While the satellite radio and iPod interface will keep you entertained in traffic, the superb drivetrain will put a smile on your face when you finally get out of town. In the hills above Malibu, the 268-horsepower V-6, seven-speed automatic transmission, and 4Matic all-wheel drive system make the GLK350 a surprisingly sporty ride. While the steering is, in typical SUV fashion, rather slow (2.75 turns lock-to-lock,), it's accurate. The big Pirelli meats offer impressive grip, and even when they began to let go, stability and traction control quickly reeled in the errant wheels. At the track, all that grip, plus surprisingly flat cornering, translated to an impressive 0.80 g of lateral acceleration and an equally impressive 28.1-second lap time around the Motor Trend Figure Eight.

The transmission rocks. While the GLK's seven-speed auto allows for manual shifting by rocking the shift lever left to right, driver input really isn't necessary. Switch the vehicle from Comfort Mode to Sport mode and the seven-speed will hold gears longer, allowing quick bursts between turns without ever changing cogs.

On the track, the 3.5-liter V-6 hustled the Benz to 60 mph in just 6.6 seconds. Stops were equally impressive: 60 to 0 mph in just 124 feet. Brake-pedal feel left much to be desired, though. The first half of travel is mushy and provides little stopping power. Then, forces suddenly firm up considerably and the brakes bite hard. The GLK needs a more gradual, linear braking response.

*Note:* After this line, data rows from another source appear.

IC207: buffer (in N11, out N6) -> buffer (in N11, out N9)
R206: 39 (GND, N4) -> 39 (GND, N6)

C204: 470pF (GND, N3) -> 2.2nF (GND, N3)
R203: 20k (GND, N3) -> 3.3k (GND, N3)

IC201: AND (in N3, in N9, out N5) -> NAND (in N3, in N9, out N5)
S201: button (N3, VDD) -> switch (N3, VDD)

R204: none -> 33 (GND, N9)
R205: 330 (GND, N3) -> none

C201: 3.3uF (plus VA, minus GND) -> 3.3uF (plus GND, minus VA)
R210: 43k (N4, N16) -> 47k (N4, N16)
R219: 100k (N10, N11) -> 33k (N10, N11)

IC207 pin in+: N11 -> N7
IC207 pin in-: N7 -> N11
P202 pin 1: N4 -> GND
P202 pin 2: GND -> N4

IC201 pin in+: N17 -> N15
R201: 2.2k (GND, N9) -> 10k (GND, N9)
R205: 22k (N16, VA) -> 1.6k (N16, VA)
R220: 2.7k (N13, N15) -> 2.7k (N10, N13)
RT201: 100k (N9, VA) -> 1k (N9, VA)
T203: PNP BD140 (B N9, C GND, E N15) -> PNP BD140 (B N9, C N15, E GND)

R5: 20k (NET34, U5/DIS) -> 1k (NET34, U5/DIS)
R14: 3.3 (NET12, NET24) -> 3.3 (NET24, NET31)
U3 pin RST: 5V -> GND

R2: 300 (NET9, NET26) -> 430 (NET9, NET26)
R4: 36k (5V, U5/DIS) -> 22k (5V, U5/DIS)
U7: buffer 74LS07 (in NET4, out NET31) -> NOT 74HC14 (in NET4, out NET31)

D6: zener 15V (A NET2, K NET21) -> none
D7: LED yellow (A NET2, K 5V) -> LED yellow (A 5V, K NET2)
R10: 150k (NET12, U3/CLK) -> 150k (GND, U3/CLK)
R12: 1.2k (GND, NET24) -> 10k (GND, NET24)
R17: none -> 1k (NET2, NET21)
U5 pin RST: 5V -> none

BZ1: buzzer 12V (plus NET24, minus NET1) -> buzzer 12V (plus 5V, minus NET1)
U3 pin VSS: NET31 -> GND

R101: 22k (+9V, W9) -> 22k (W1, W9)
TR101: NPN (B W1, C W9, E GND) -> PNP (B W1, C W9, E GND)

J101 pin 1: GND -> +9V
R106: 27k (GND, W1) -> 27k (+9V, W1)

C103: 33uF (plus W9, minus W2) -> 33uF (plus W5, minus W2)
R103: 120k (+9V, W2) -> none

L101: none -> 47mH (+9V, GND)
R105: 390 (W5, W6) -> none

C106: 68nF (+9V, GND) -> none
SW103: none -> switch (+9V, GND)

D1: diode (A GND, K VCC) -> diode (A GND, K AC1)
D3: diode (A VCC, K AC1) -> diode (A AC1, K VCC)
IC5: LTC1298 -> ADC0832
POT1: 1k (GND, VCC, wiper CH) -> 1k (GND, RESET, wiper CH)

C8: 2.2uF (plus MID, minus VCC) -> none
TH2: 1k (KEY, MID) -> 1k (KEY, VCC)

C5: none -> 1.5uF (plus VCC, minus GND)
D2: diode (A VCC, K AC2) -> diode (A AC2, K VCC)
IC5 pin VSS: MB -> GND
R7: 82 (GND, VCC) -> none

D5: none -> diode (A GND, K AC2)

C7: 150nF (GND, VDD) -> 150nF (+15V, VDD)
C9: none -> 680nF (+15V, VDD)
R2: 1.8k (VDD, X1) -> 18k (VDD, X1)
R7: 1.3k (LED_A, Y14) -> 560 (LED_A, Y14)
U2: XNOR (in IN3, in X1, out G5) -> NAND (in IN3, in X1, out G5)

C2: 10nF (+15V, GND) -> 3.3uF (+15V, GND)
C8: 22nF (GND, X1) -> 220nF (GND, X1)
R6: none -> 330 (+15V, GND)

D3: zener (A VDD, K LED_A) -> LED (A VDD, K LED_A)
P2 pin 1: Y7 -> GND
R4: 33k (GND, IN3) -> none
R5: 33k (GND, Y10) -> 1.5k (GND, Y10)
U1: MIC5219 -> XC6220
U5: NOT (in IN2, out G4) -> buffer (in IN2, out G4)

To their credit, the brakes have a tough job. Despite its smallish size, the GLK tips the scales at 4214 pounds. Still, the GLK never feels like a porker. Merging and passing on the freeway are effortless, and the GLK can pull off a 15.0-second quarter-mile at 92.9 mph. The real penalty is fuel economy: The GLK carries an estimated EPA city/highway rating of just 16/22 mpg. And it only drinks premium.